Exercise:
Find each line in the data below that contains the word "highest", and copy every such line in full.

Raw data:
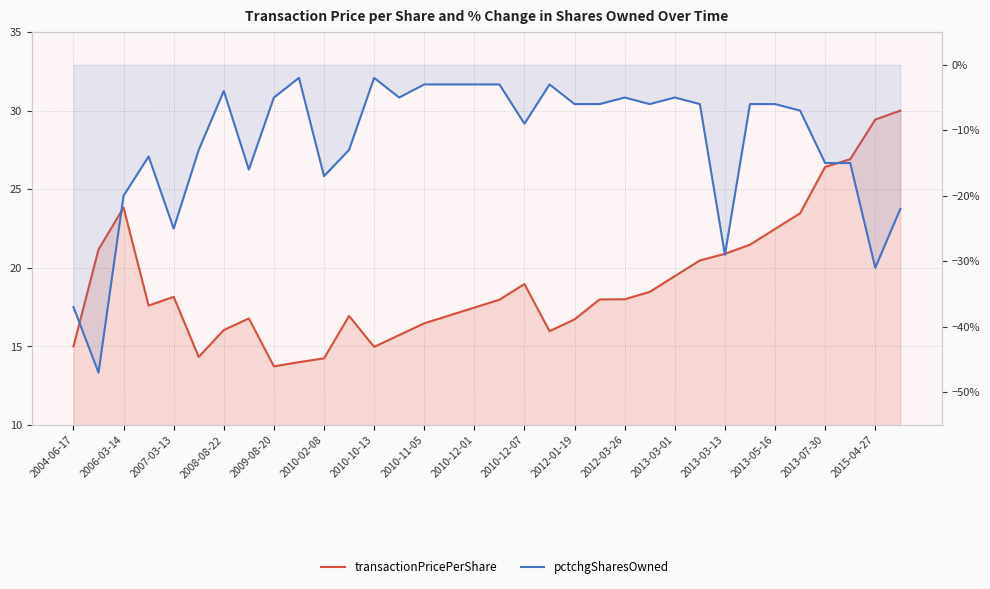

What is the maximum value shown in the chart?

30.0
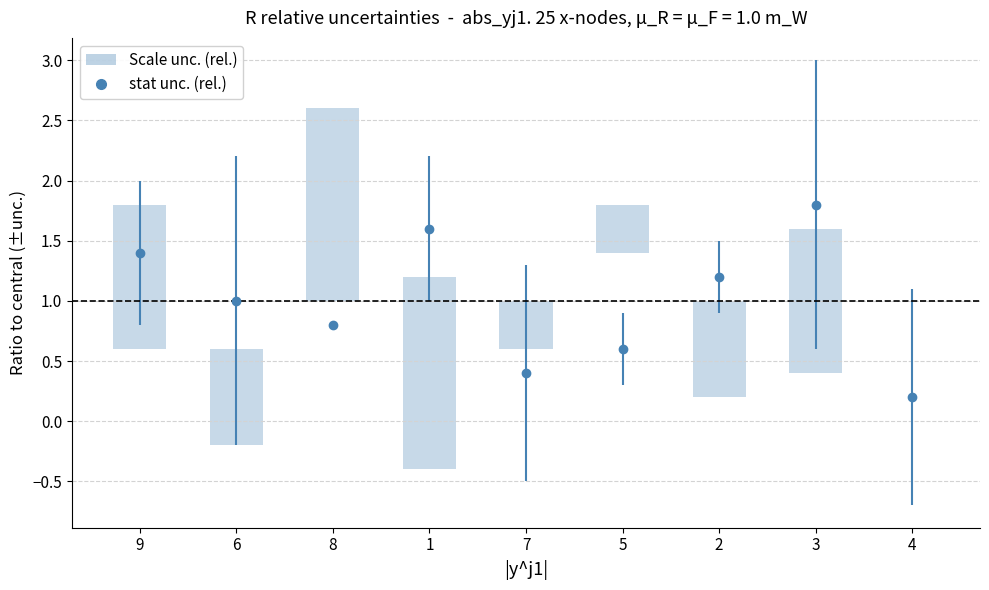

Reading left to right, transcribe all the data shown in this chart.

1.2	0.8	1.6	1.6	0.4	0.4	0.8	1.2	0.0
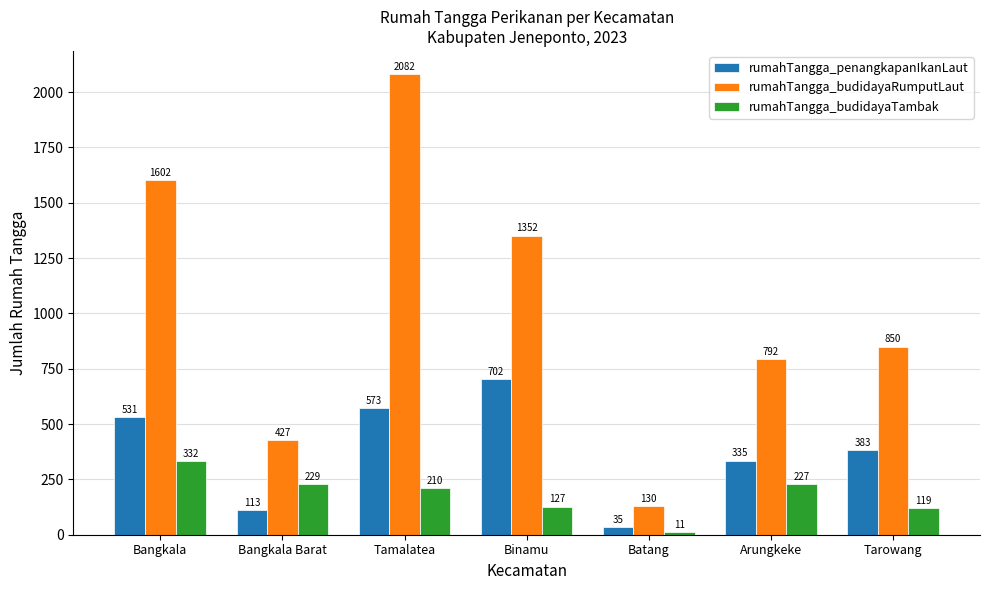

Rank the series at Tamalatea from lowest to highest value.

rumahTangga_budidayaTambak, rumahTangga_penangkapanIkanLaut, rumahTangga_budidayaRumputLaut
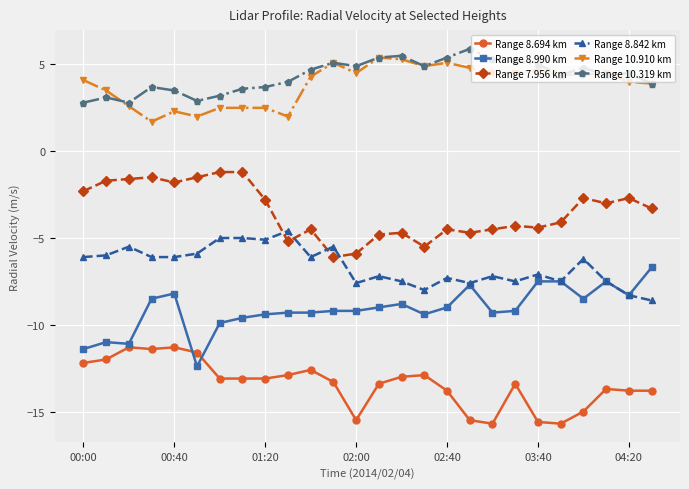

What is the highest value of the Range 8.694 km series?

-11.3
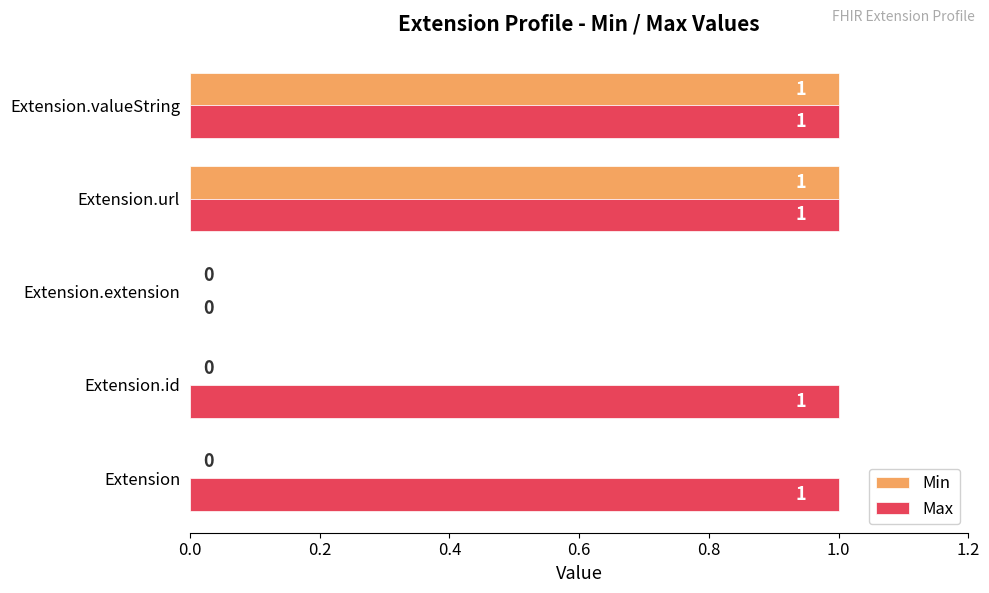

Between Extension.id and Extension.extension, which series saw the biggest shift?

Max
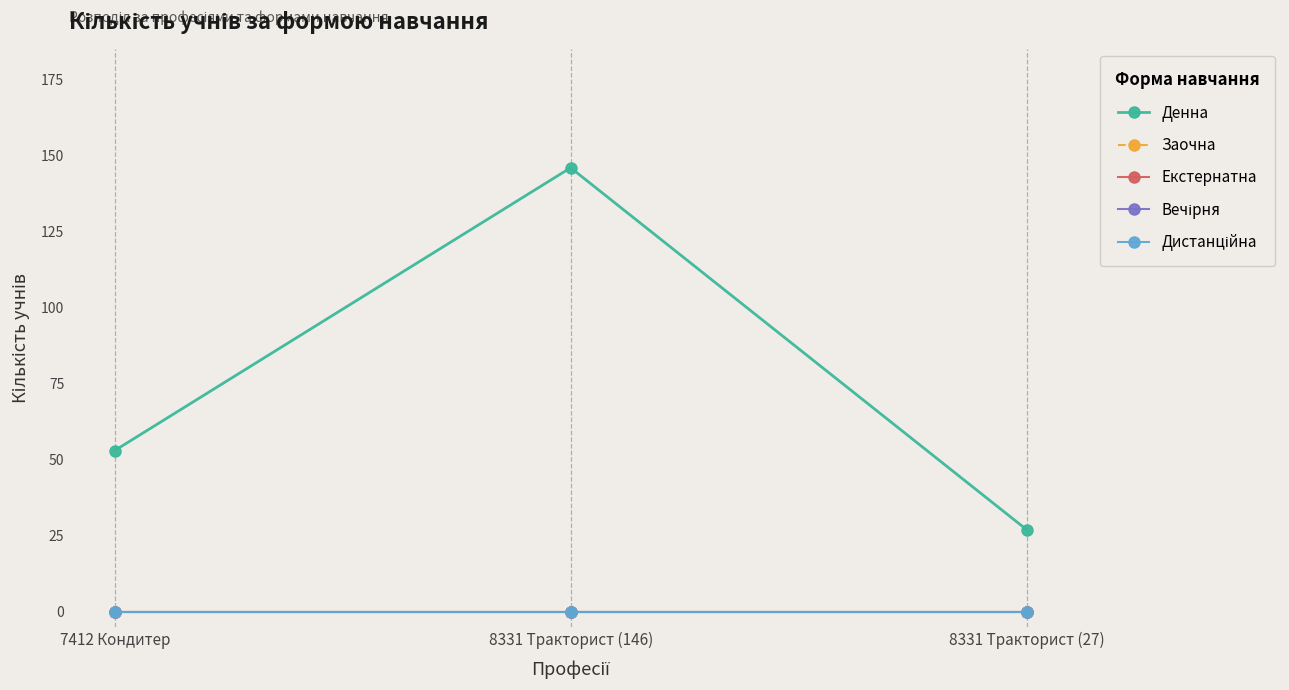

Is the value of Екстернатна at 8331 Тракторист (27) greater than the value of Денна at 7412 Кондитер?

No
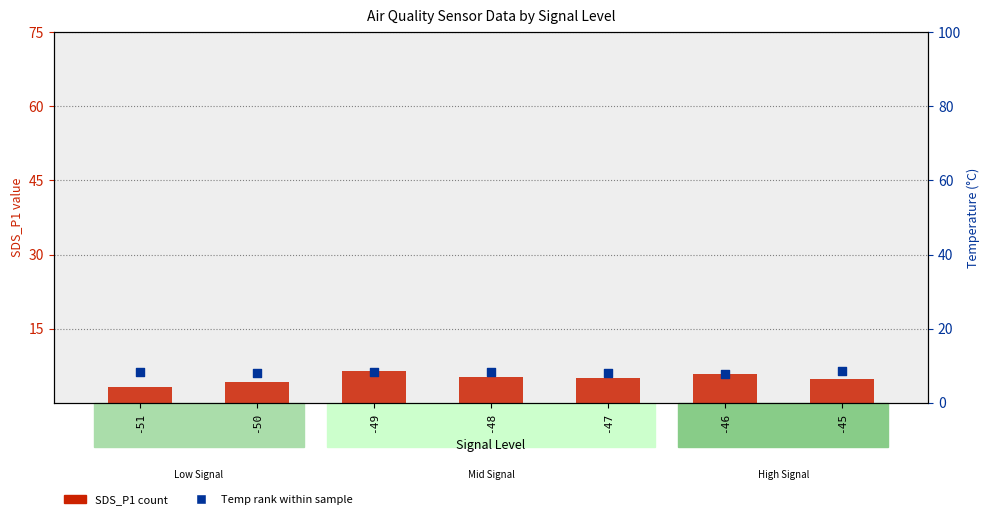

Which series has the largest total across all categories?

Temp (percentile rank within sample)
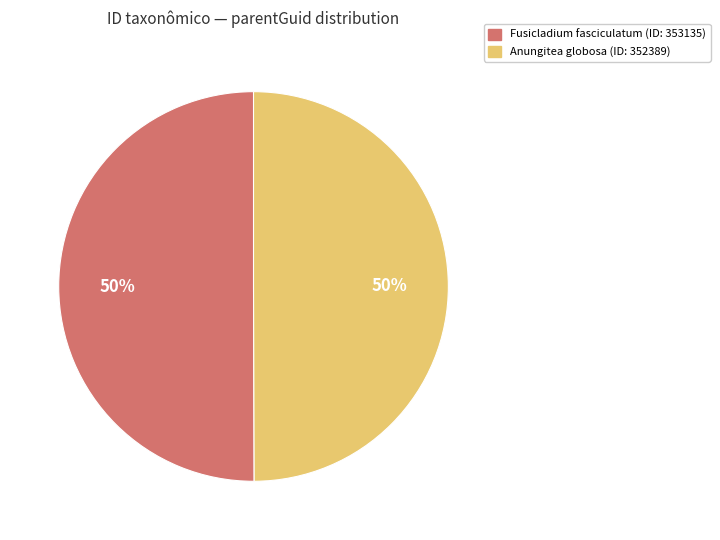

Combined, do Fusicladium fasciculatum (ID: 353135) and Anungitea globosa (ID: 352389) account for over 50%?

Yes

Exercise response:
Rank the series at Tamalatea from lowest to highest value.
What is the highest value of the Range 8.694 km series?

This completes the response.